The House unanimously passed a bill Tuesday that “strengthens” the legal framework for what’s considered deadly use of force by a police officer and delays the training for police officers in the new standard.
“We put our police officers in harms way every day and they need clarity with respect to the use of force policy,” Rep. Steve Stafstrom, D-Bridgeport, said. “But at the same time we also have to recognize and not forget that call for change we have all heard so loudly and continue to hear.”
The bill modifies the landmark police accountability law passed last July following the death of George Floyd.
The bill passed by the House Tuesday changes the effective date to train every police officer in the state. It was moved from next month to Jan. 1, 2022.

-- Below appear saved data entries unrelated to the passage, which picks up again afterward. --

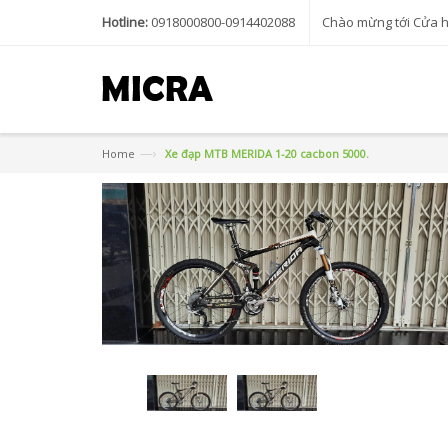
Hotline:
0918000800-0914402088
Chào mừng tới Cửa 
—›
Home
Xe đạp MTB MERIDA 1-20 cacbon 5000.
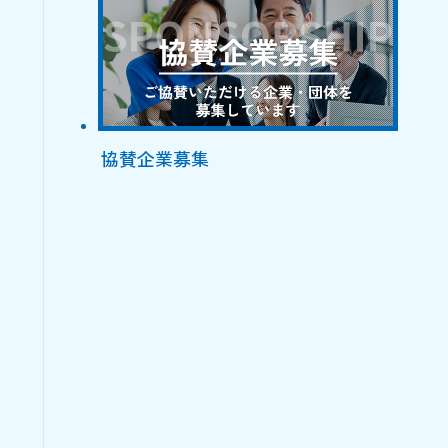
協賛企業募集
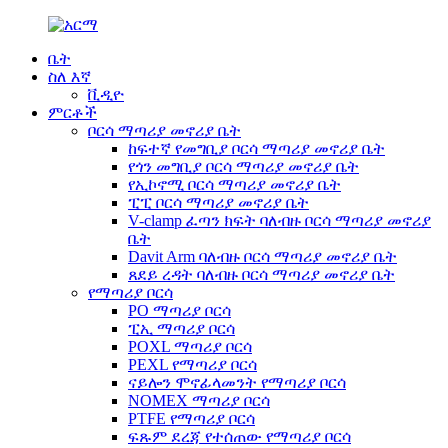
ቤት
ስለ እኛ
ቪዲዮ
ምርቶች
ቦርሳ ማጣሪያ መኖሪያ ቤት
ከፍተኛ የመግቢያ ቦርሳ ማጣሪያ መኖሪያ ቤት
የጎን መግቢያ ቦርሳ ማጣሪያ መኖሪያ ቤት
የኢኮኖሚ ቦርሳ ማጣሪያ መኖሪያ ቤት
ፒፒ ቦርሳ ማጣሪያ መኖሪያ ቤት
V-clamp ፈጣን ክፍት ባለብዙ ቦርሳ ማጣሪያ መኖሪያ
ቤት
Davit Arm ባለብዙ ቦርሳ ማጣሪያ መኖሪያ ቤት
ጸደይ ረዳት ባለብዙ ቦርሳ ማጣሪያ መኖሪያ ቤት
የማጣሪያ ቦርሳ
PO ማጣሪያ ቦርሳ
ፒኢ ማጣሪያ ቦርሳ
POXL ማጣሪያ ቦርሳ
PEXL የማጣሪያ ቦርሳ
ናይሎን ሞኖፊላመንት የማጣሪያ ቦርሳ
NOMEX ማጣሪያ ቦርሳ
PTFE የማጣሪያ ቦርሳ
ፍጹም ደረጃ የተሰጠው የማጣሪያ ቦርሳ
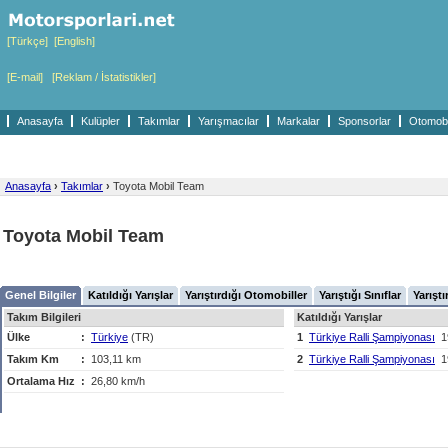
[Türkçe]
[English]
[E-mail]
[Reklam / İstatistikler]
Anasayfa
Kulüpler
Takımlar
Yarışmacılar
Markalar
Sponsorlar
Otomobil
Anasayfa
›
Takımlar
›
Toyota Mobil Team
Toyota Mobil Team
Genel Bilgiler
Katıldığı Yarışlar
Yarıştırdığı Otomobiller
Yarıştığı Sınıflar
Yarıştı
Takım Bilgileri
Katıldığı Yarışlar
Ülke
:
Türkiye
(TR)
1
Türkiye Ralli Şampiyonası
1
Takım Km
:
103,11 km
2
Türkiye Ralli Şampiyonası
1
Ortalama Hız
:
26,80 km/h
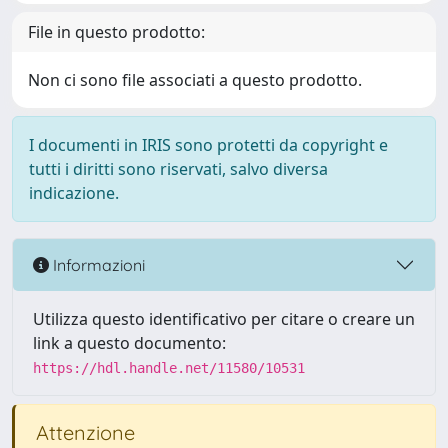
File in questo prodotto:
Non ci sono file associati a questo prodotto.
I documenti in IRIS sono protetti da copyright e
tutti i diritti sono riservati, salvo diversa
indicazione.
Informazioni
Utilizza questo identificativo per citare o creare un
link a questo documento:
https://hdl.handle.net/11580/10531
Attenzione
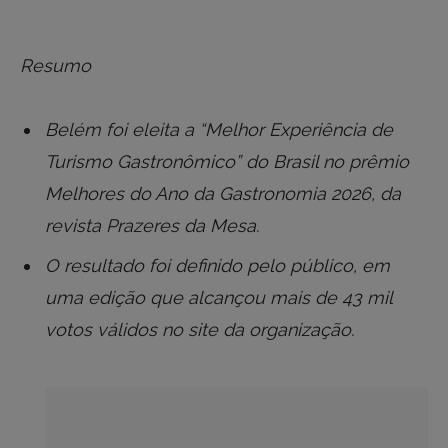
Resumo
Belém foi eleita a “Melhor Experiência de
Turismo Gastronômico” do Brasil no prêmio
Melhores do Ano da Gastronomia 2026, da
revista Prazeres da Mesa.
O resultado foi definido pelo público, em
uma edição que alcançou mais de 43 mil
votos válidos no site da organização.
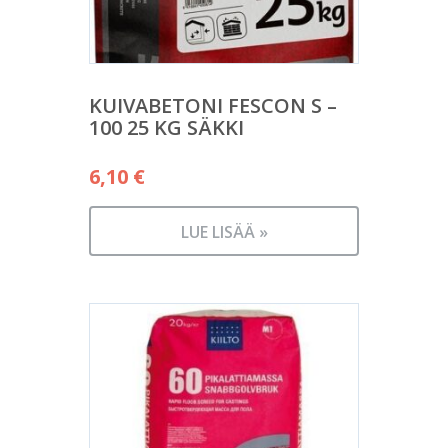
KUIVABETONI FESCON S –
100 25 KG SÄKKI
6,10
€
LUE LISÄÄ »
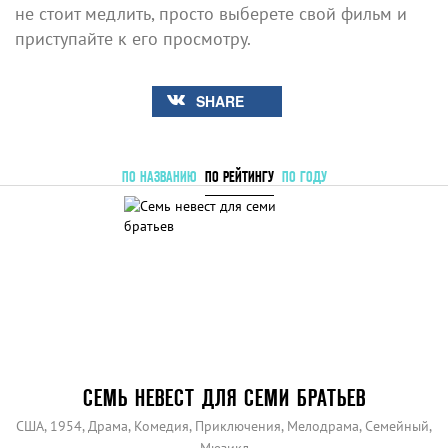
не стоит медлить, просто выберете свой фильм и
приступайте к его просмотру.
SHARE
ПО НАЗВАНИЮ
ПО РЕЙТИНГУ
ПО ГОДУ
СЕМЬ НЕВЕСТ ДЛЯ СЕМИ БРАТЬЕВ
США, 1954, Драма, Комедия, Приключения, Мелодрама, Семейный,
Мюзикл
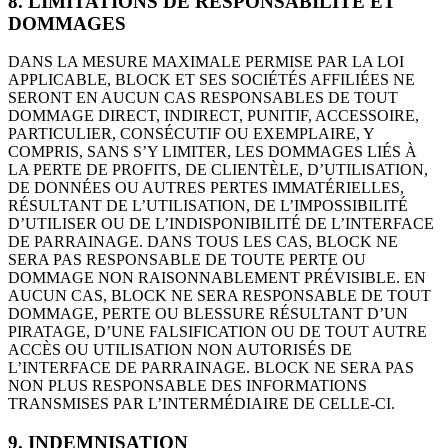
8. LIMITATIONS DE RESPONSABILITÉ ET
DOMMAGES
DANS LA MESURE MAXIMALE PERMISE PAR LA LOI
APPLICABLE, BLOCK ET SES SOCIÉTÉS AFFILIÉES NE
SERONT EN AUCUN CAS RESPONSABLES DE TOUT
DOMMAGE DIRECT, INDIRECT, PUNITIF, ACCESSOIRE,
PARTICULIER, CONSÉCUTIF OU EXEMPLAIRE, Y
COMPRIS, SANS S’Y LIMITER, LES DOMMAGES LIÉS À
LA PERTE DE PROFITS, DE CLIENTÈLE, D’UTILISATION,
DE DONNÉES OU AUTRES PERTES IMMATÉRIELLES,
RÉSULTANT DE L’UTILISATION, DE L’IMPOSSIBILITÉ
D’UTILISER OU DE L’INDISPONIBILITÉ DE L’INTERFACE
DE PARRAINAGE. DANS TOUS LES CAS, BLOCK NE
SERA PAS RESPONSABLE DE TOUTE PERTE OU
DOMMAGE NON RAISONNABLEMENT PRÉVISIBLE. EN
AUCUN CAS, BLOCK NE SERA RESPONSABLE DE TOUT
DOMMAGE, PERTE OU BLESSURE RÉSULTANT D’UN
PIRATAGE, D’UNE FALSIFICATION OU DE TOUT AUTRE
ACCÈS OU UTILISATION NON AUTORISÉS DE
L’INTERFACE DE PARRAINAGE. BLOCK NE SERA PAS
NON PLUS RESPONSABLE DES INFORMATIONS
TRANSMISES PAR L’INTERMÉDIAIRE DE CELLE-CI.
9. INDEMNISATION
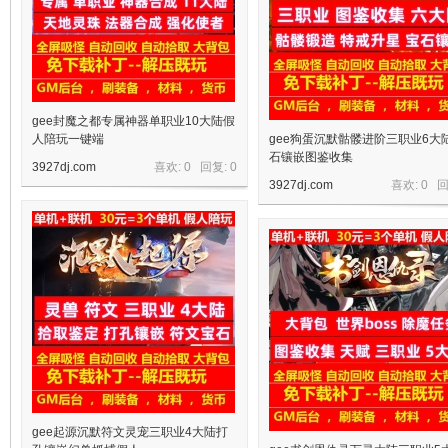
gee封魔之都专属神器单职业10大陆假
人陪玩一键端
gee狗蛋沉默骷髅进阶三职业6大
石镶嵌图鉴收集
3927dj.com
喜欢: 0 回复:
0
3927dj.com
喜欢: 0 
gee起源沉默符文灵宠三职业4大陆打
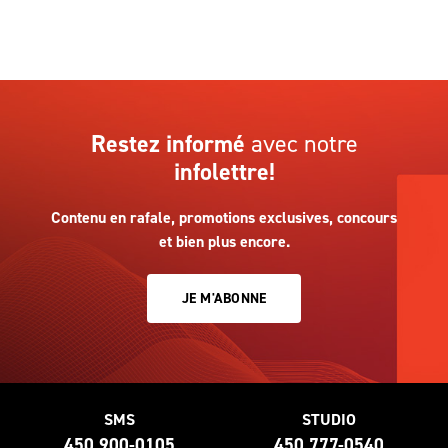
Restez informé
avec notre
infolettre!
Contenu en rafale, promotions exclusives, concours
et bien plus encore.
JE M'ABONNE
SMS
STUDIO
450 900-0105
450 777-0540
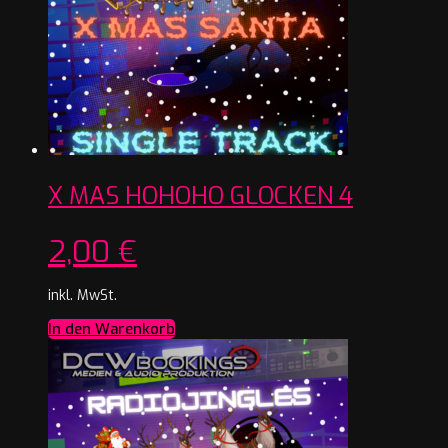
X MAS HOHOHO GLOCKEN 4
2,00
€
inkl. MwSt.
In den Warenkorb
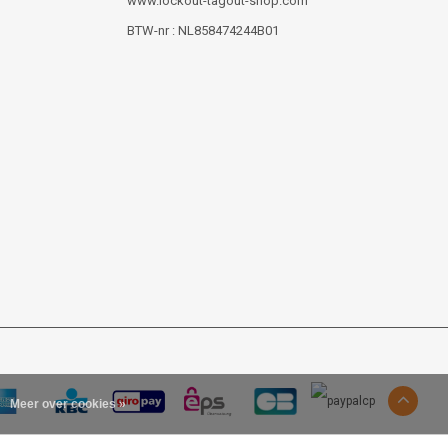
www.lockout-tagout-shop.com
BTW-nr : NL858474244B01
Meer over cookies »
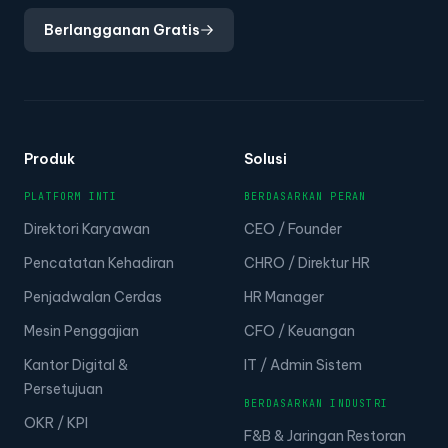
Berlangganan Gratis
Produk
Solusi
PLATFORM INTI
BERDASARKAN PERAN
Direktori Karyawan
CEO / Founder
Pencatatan Kehadiran
CHRO / Direktur HR
Penjadwalan Cerdas
HR Manager
Mesin Penggajian
CFO / Keuangan
Kantor Digital &
IT / Admin Sistem
Persetujuan
BERDASARKAN INDUSTRI
OKR / KPI
F&B & Jaringan Restoran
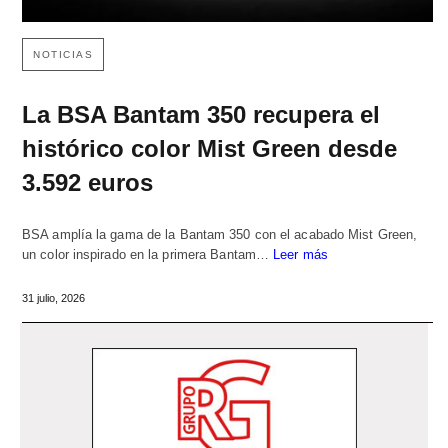
NOTICIAS
La BSA Bantam 350 recupera el
histórico color Mist Green desde
3.592 euros
BSA amplía la gama de la Bantam 350 con el acabado Mist Green,
un color inspirado en la primera Bantam…
Leer más
31 julio, 2026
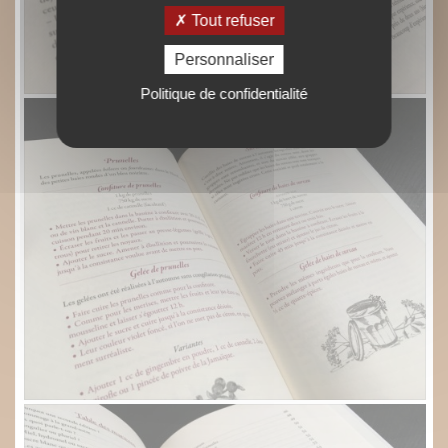
Tout refuser
Personnaliser
Politique de confidentialité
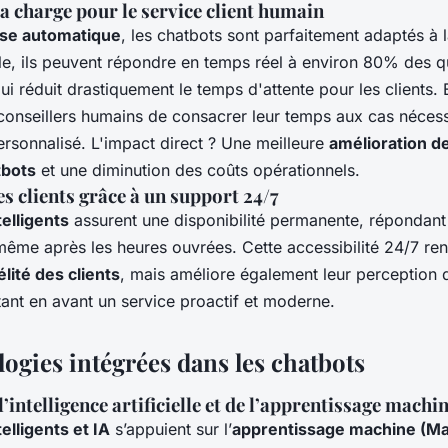
a charge pour le service client humain
se automatique
, les chatbots sont parfaitement adaptés à 
e, ils peuvent répondre en temps réel à environ 80% des q
ui réduit drastiquement le temps d'attente pour les clients. E
conseillers humains de consacrer leur temps aux cas nécess
ersonnalisé. L'impact direct ? Une meilleure
amélioration d
tbots
et une diminution des coûts opérationnels.
es clients grâce à un support 24/7
telligents
assurent une disponibilité permanente, répondant
me après les heures ouvrées. Cette accessibilité 24/7 re
élité des clients
, mais améliore également leur perception 
ant en avant un service proactif et moderne.
ogies intégrées dans les chatbots
l’intelligence artificielle et de l’apprentissage machi
elligents et IA
s’appuient sur l’
apprentissage machine (M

It also updates the standard for use of deadly force. The new language stipulates that officers are justified in the use of deadly force if they have “reasonably determined that there are no available” alternatives and that when feasible, the officer has given warning that they intend to use deadly force.
Rep. Craig Fishbeinn, R-Wallingford, said lawmakers’ job is to create guardrails for the officers to work within to “protect our communities, to protect themselves, but also to recognize the rights of others.”
“While I’m not totally happy with it, I think it does advance the intent of the legislation,” Fishbein said.
Rep. Tom O’Dea, R-New Canaan, said he felt the bill was rushed when it was passed during a special session last July and appreciates that the bill was revisited this session, even though Democratic lawmakers had initially been resistant to any changes.
“When we act in a bipartisan way I think the best legislation comes forward,” O’Dea said.
The bill passed 146 to 0 and now heads to the Senate. Because of COVID-19 the two chambers have been meeting on separate days to reduce the number of people in the state Capitol.